At issue was a temporary driveway, allowing for emergency vehicle access, the school had built through a residential property near the site.
The day the work ban was lifted, Utah Charter Academies Chairman Brad Findlay wrote to the state Charter School Board and again pressed the issue of eminent domain.
School administrators had done everything right, he said, but ideological opposition was threatening the opening of a high school campus.
"The Draper situation is becoming critical in terms of completing the project on time and we are worried about how these types of headlines will impact enrollment," Findlay wrote April 4. "Our adversaries are spreading the narrative that APA has ignored the appropriate construction processes and that we are bending rules."
But school board emails show that long before work was stopped in March, APA had failed to secure the necessary approval to begin construction.
Dickson, the state superintendent, wrote March 31 that APA was unable to produce documentation that the state school board had signed off on its plans, a requirement for charter construction.
"We couldn't find any evidence that permission to begin construction on the building was ever given, and in fact, found the contrary," Dickson wrote March 31. "The Board has options for dealing with APA constructing without permits, should you choose to do so."
The charter school's contractor, Ed McDonald, also acknowledged the oversight in a March 31 email to Jenefer Youngfield, construction and facility specialist for the Utah Board of Education.
"I was not aware that the USBOE issued a permit until it was brought to my attention in mid-February," McDonald wrote.
Findlay said the Draper construction followed the same process and practices as APA's six existing schools.

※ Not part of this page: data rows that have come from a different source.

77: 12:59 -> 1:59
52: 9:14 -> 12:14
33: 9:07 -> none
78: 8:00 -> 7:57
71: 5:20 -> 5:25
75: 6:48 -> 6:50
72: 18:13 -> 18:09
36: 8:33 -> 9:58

The missing permits, he said, were never obtained during those previous projects, but construction was allowed to continue.
"We proceeded with the exact same approval letters," Findlay said. "I have suppositions, but that would just be speculation."

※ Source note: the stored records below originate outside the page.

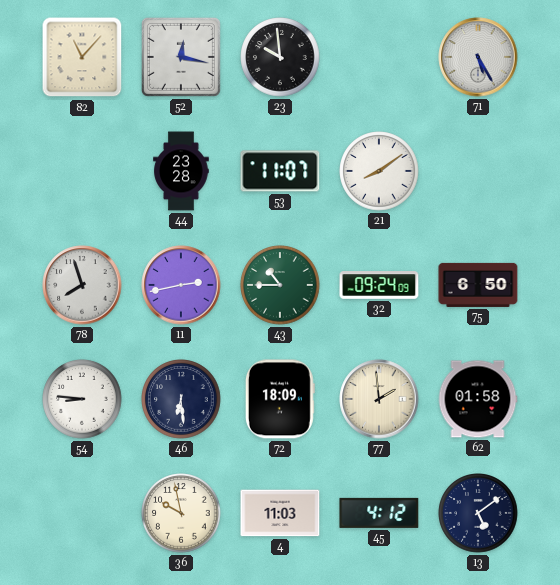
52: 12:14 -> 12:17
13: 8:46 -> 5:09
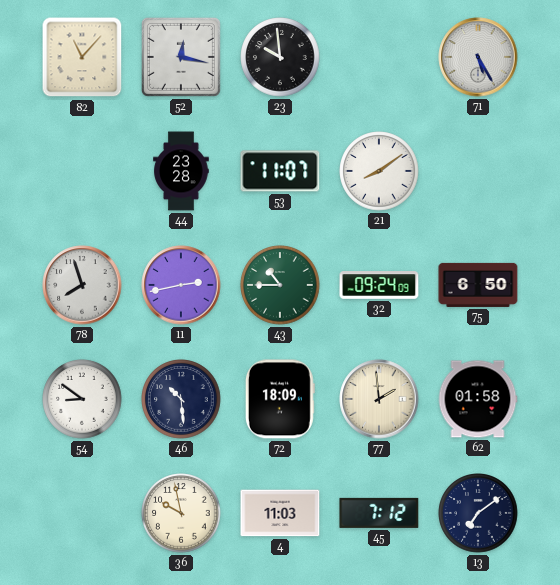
54: 8:46 -> 8:51
46: 6:29 -> 10:29
45: 4:12 -> 7:12
13: 5:09 -> 7:09
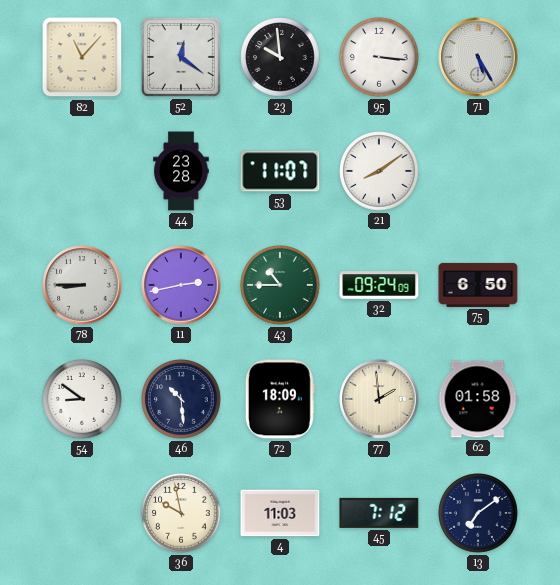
52: 12:17 -> 12:21
95: none -> 3:16
78: 7:57 -> 8:45
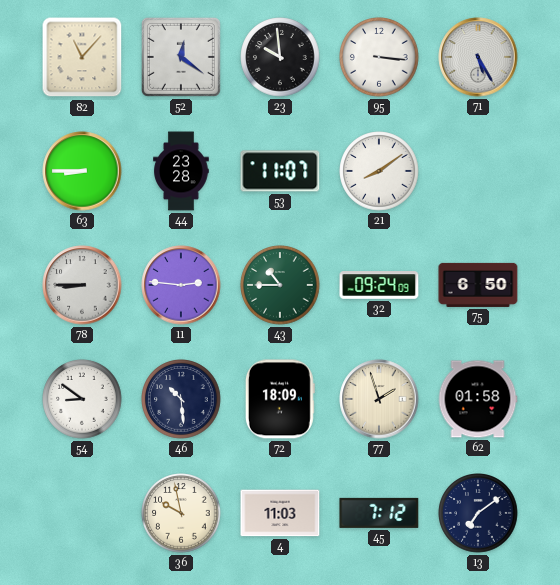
63: none -> 8:45
11: 2:43 -> 2:46
77: 1:59 -> 1:57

He also questioned the school board's insistence that APA's emergency access lane be completed before construction on the high school building, comparing the order to when a residential home and driveway are built.

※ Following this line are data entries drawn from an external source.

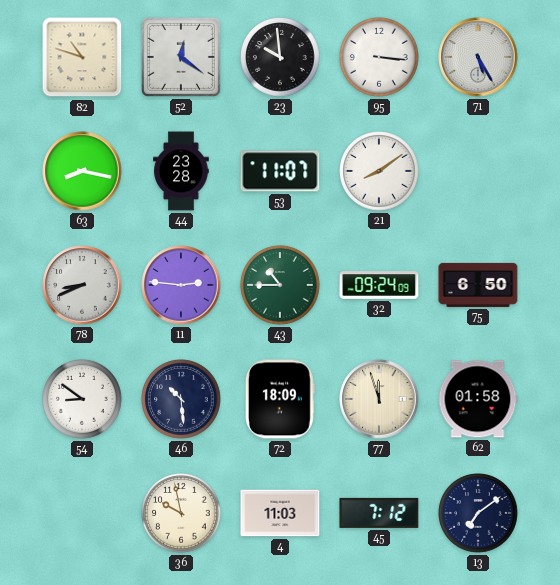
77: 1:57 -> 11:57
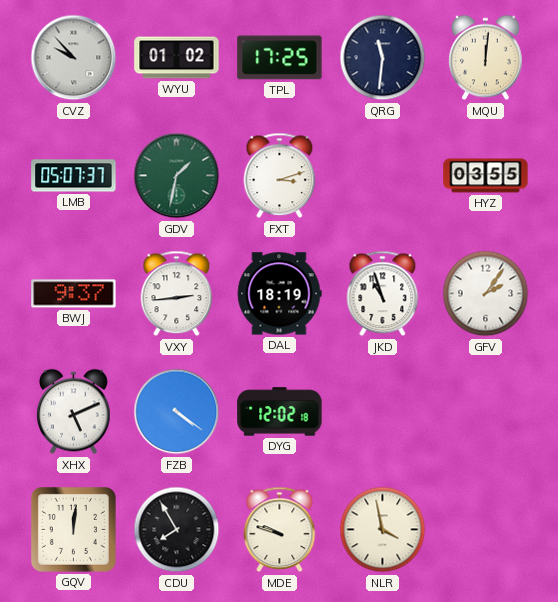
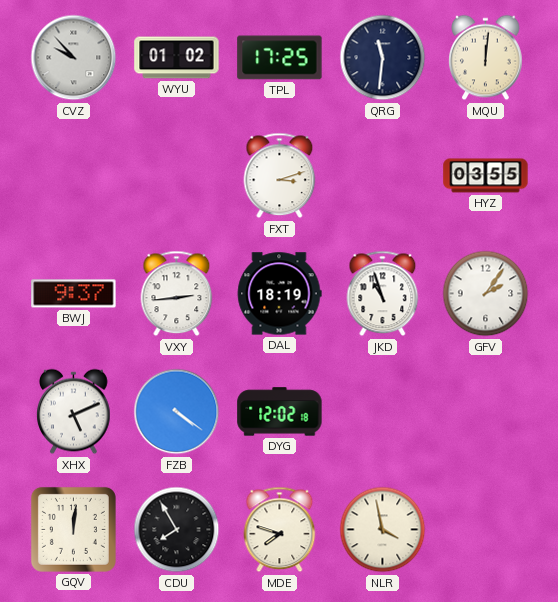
LMB: 05:07 -> none
GDV: 1:32 -> none
MDE: 9:48 -> 7:48
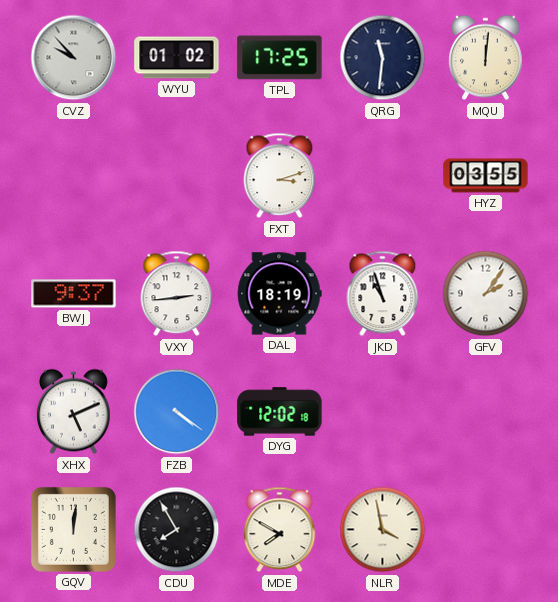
MDE: 7:48 -> 7:50
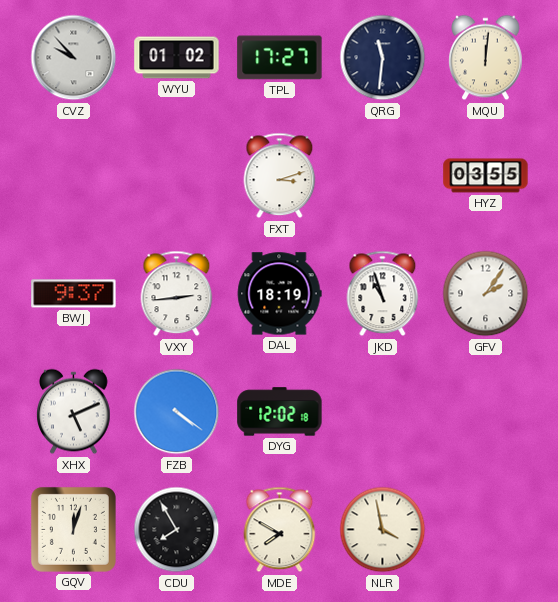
TPL: 17:25 -> 17:27
GQV: 12:01 -> 12:03
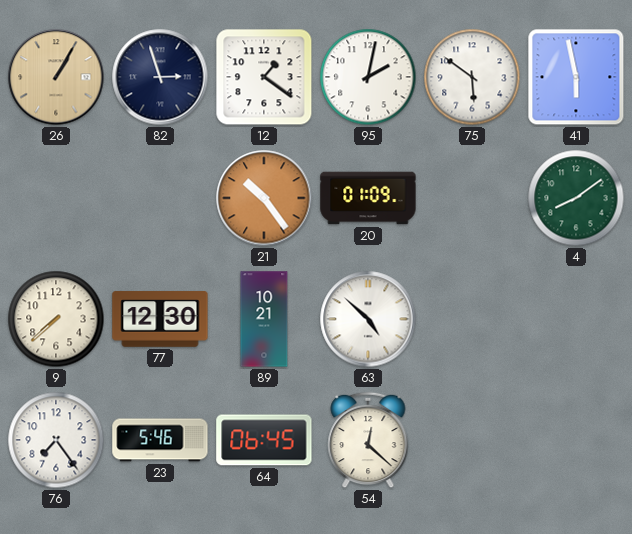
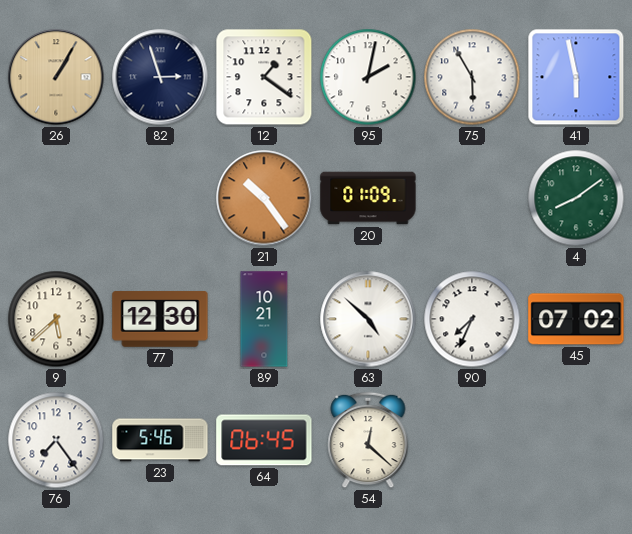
75: 5:51 -> 5:55
9: 7:38 -> 5:38
90: none -> 7:34
45: none -> 07:02
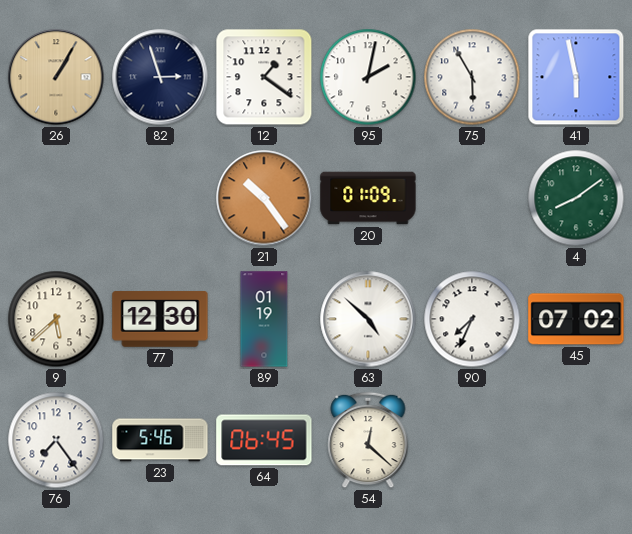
89: 10:21 -> 01:19
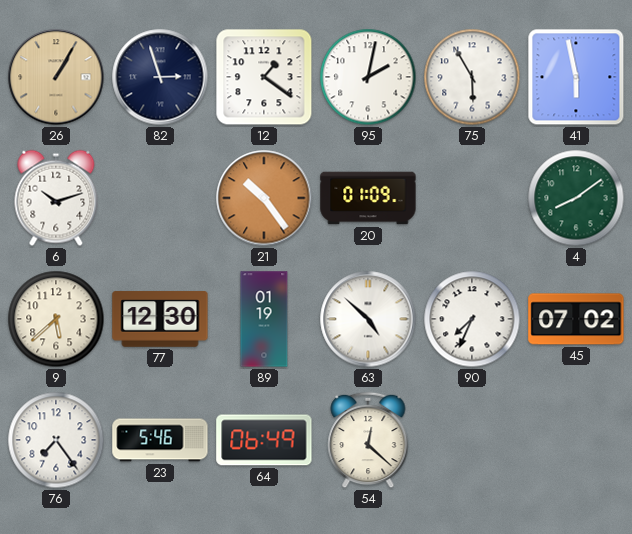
6: none -> 10:12
64: 06:45 -> 06:49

"In this case, we were required to put the driveway in before we built the house," he said. "It made no sense but all of the sudden, for some reason, that's what happened."
Findlay maintains that APA rightfully owns the land along 11950 South and should be granted access. Chon ruled against the school in March, and last week the school's appeal was denied.
Price, the property owner, has declined to comment on the litigation, but his lawyers argue that mixing school and industrial park traffic would be unsafe.
"You tell me who's pigheaded and stubborn in this. Is it the school?" Findlay said. "We've totally been stymied by a private developer that simply doesn't want a public school to get access to a public road."
Jones said the board's requirement that an emergency access be built was due to the fact that an elementary and middle school currently operate adjacent to the construction site.
While Utah Charter Academies continues to press the eminent domain issue, Jones said the board's concerns were resolved by the demolition of a nearby home to create a secondary access point to APA property.
But Lear said it is not yet clear the charter school has updated its plans for parking, traffic and vehicle access in anticipation of a high school expansion.
"The nature of a high school is so different than a school with nondrivers in it," she said.
The school's current layout, with a single driveway connecting to Lone Peak Parkway, has been a source of frustration for community members as near-daily traffic congestion during the school year clogs roads during drop-off and pickup hours.
Homeowners launched a "Shame On APA" website and hung a banner from a nearby property, which led to the school erecting what was described as a "spite fence" to block the banner from view.
As recently as early April, some members of the Utah Board of Education advocated for a complete shutdown of school construction until concerns could be resolved.
"The people of Draper deserve to be treated justly," Riebe wrote April 5. "The whole plan should go back to review."